START Given records
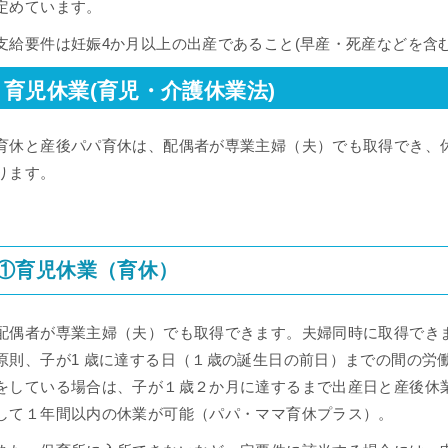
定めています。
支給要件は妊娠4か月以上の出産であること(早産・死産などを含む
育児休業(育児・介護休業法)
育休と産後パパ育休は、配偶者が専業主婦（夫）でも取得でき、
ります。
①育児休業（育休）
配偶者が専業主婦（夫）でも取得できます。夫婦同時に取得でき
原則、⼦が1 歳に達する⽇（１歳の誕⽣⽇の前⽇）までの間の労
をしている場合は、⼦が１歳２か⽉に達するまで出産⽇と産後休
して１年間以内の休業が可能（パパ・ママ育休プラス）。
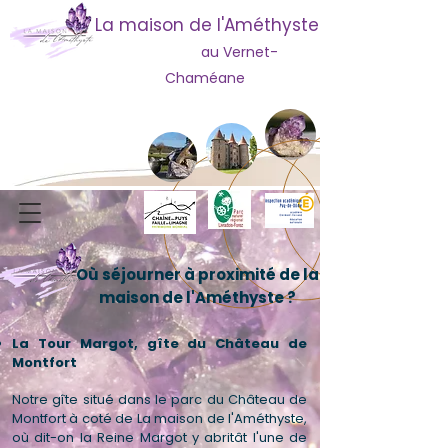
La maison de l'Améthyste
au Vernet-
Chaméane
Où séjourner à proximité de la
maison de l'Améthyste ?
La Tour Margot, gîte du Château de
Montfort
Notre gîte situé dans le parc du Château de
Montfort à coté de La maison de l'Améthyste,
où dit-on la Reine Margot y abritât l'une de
END Given records
START Given records
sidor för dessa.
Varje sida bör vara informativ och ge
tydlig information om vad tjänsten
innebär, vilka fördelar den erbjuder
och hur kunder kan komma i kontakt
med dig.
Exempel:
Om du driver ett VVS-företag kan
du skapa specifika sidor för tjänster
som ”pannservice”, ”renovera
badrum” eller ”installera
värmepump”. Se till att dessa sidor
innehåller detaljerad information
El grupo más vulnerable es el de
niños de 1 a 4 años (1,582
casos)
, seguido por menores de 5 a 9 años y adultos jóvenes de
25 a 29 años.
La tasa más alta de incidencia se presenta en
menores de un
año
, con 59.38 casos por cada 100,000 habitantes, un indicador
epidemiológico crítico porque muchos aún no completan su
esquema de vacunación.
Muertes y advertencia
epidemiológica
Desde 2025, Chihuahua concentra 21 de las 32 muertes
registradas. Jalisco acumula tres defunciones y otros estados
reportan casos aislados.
END Given records
§ **Problem statement**: Extract every line in the records that contains the string "Margot", matching case exactly.

§ **Exercise response**:
La Tour Margot, gîte du Château de
où dit-on la Reine Margot y abritât l'une de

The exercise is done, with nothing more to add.